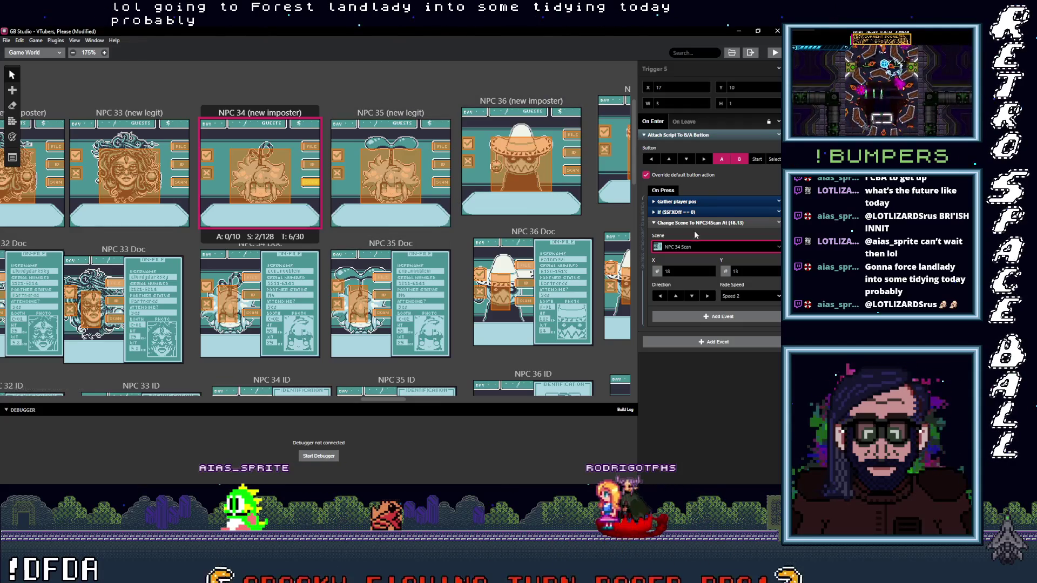
pyautogui.click(256, 278)
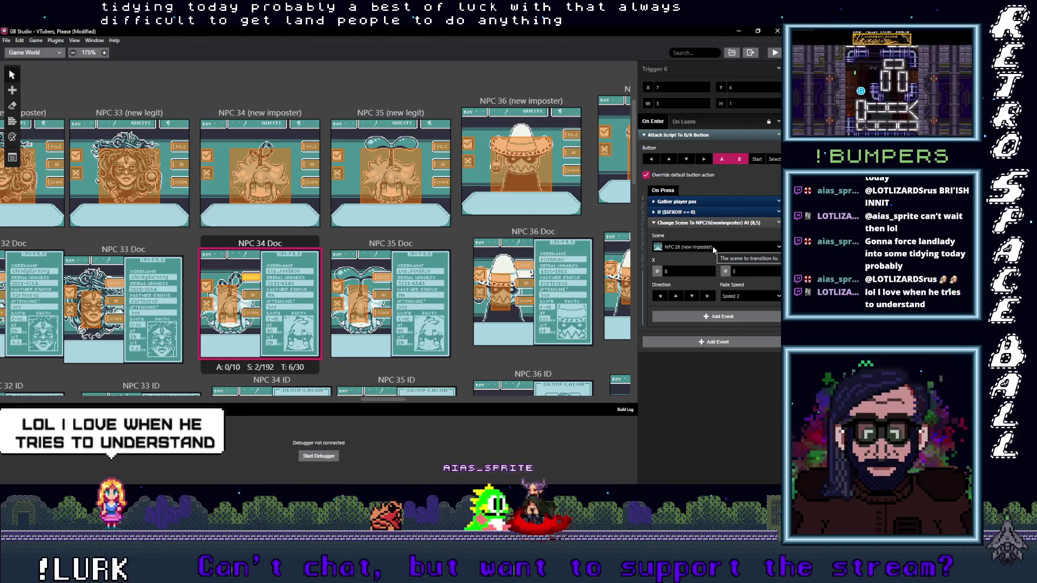
# Point the first NPC 34 Doc trigger to NPC 34 (new imposter) and the ID trigger to NPC 34 ID.
pyautogui.click(712, 247)
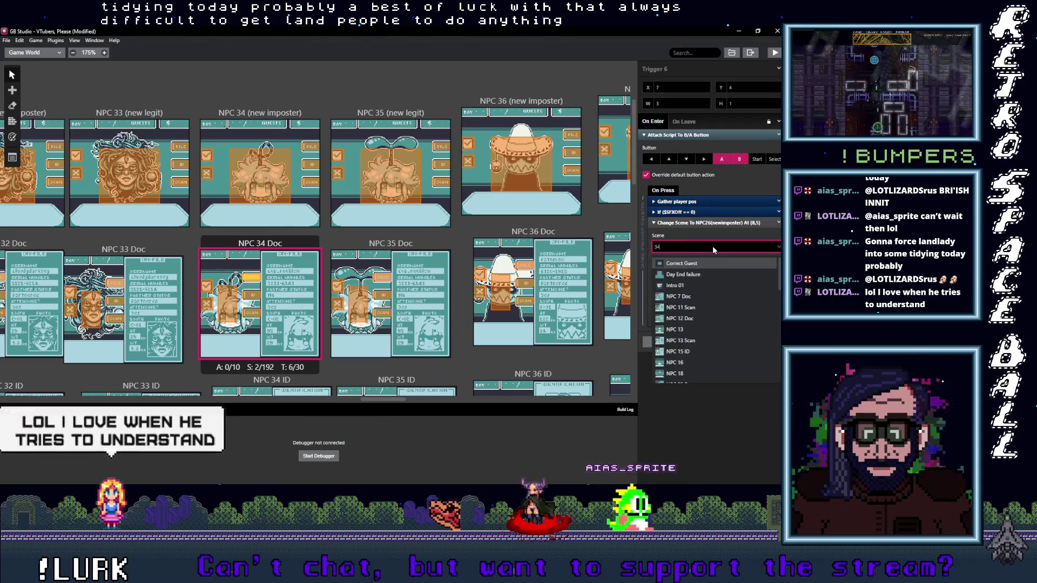
pyautogui.write('34')
pyautogui.press('BackSpace')
pyautogui.write('(')
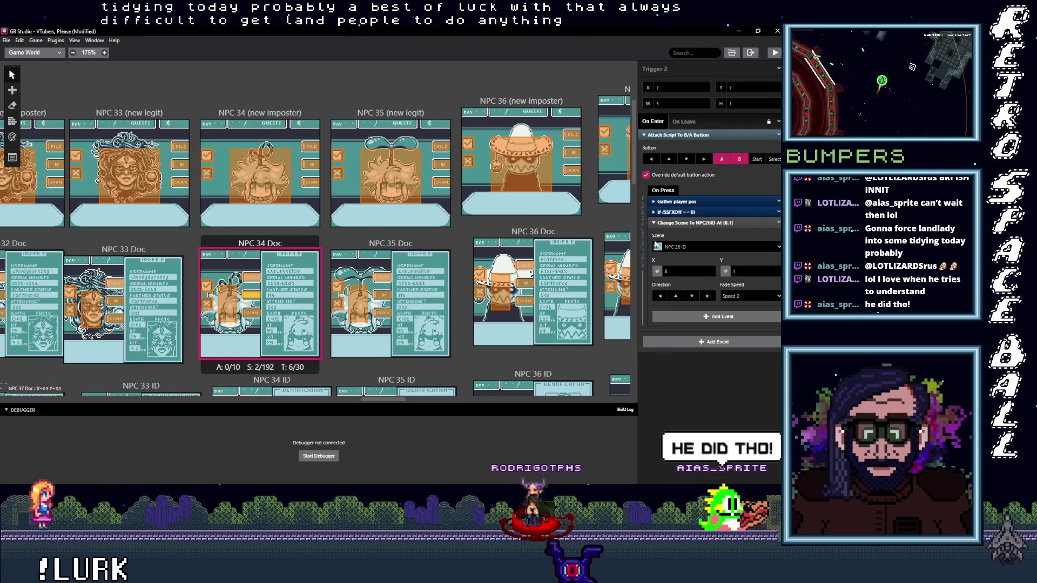
pyautogui.click(699, 249)
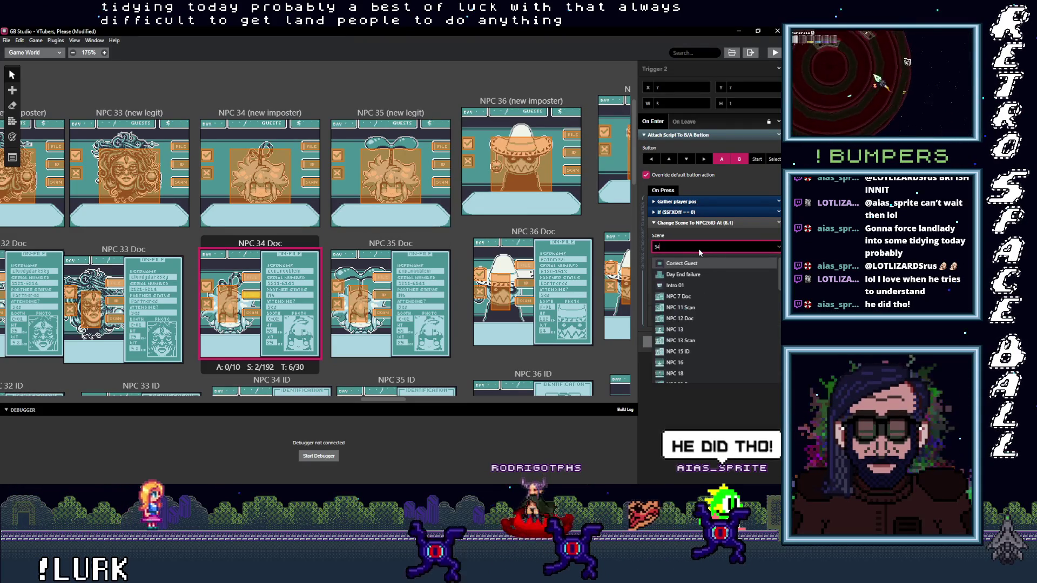
pyautogui.write('34 I')
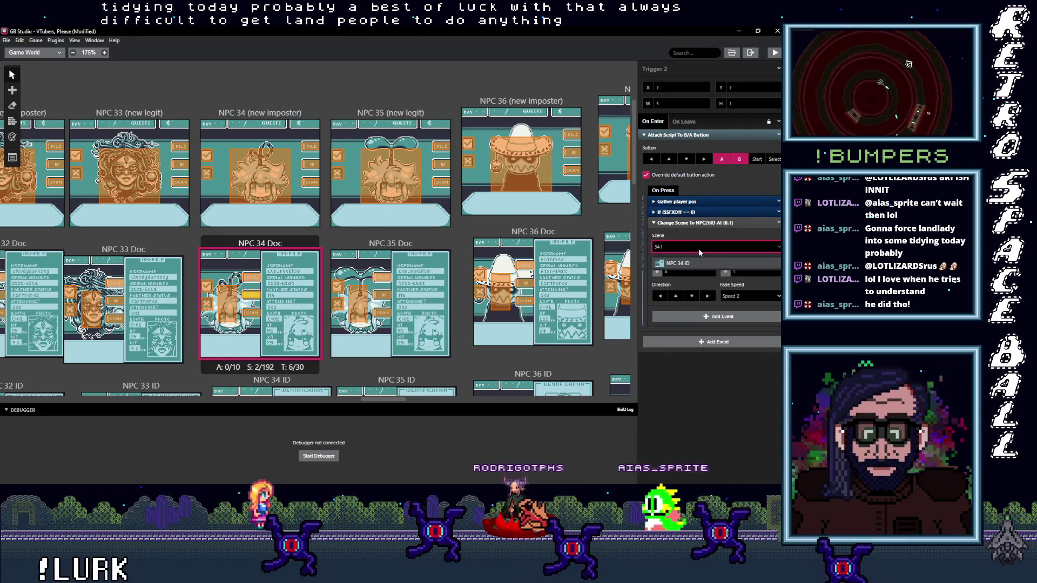
pyautogui.press('Return')
# Set the scan trigger to NPC 34 Scan and the NPC 26 trigger to NPC 34 (new imposter).
pyautogui.click(254, 312)
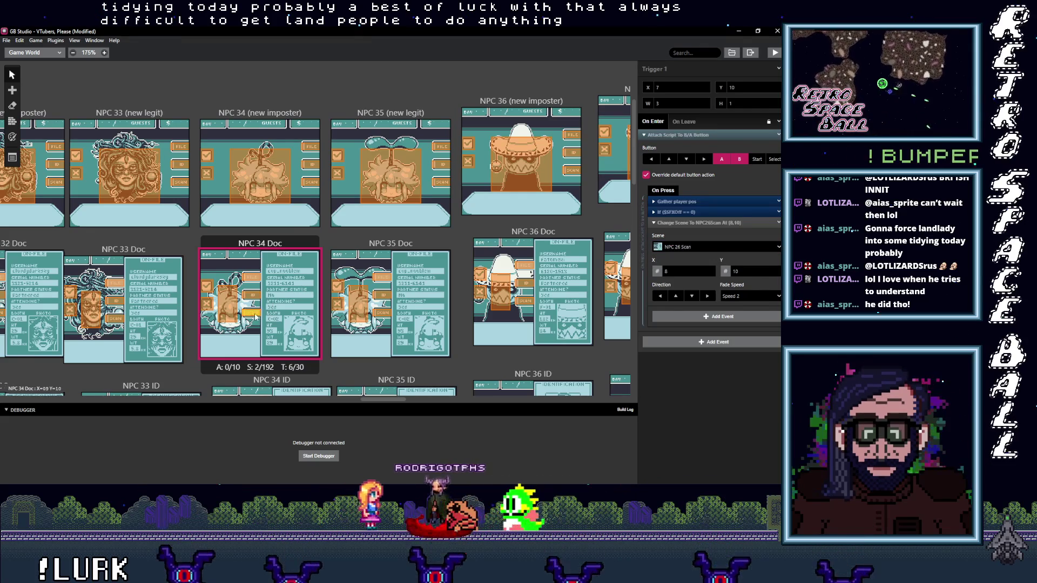
pyautogui.click(730, 248)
════════════════
## WHAT YOU ARE ASKED TO DO
Say how many lines of the listing above include the word "press", and give no other text.

## ANSWER SECTION
2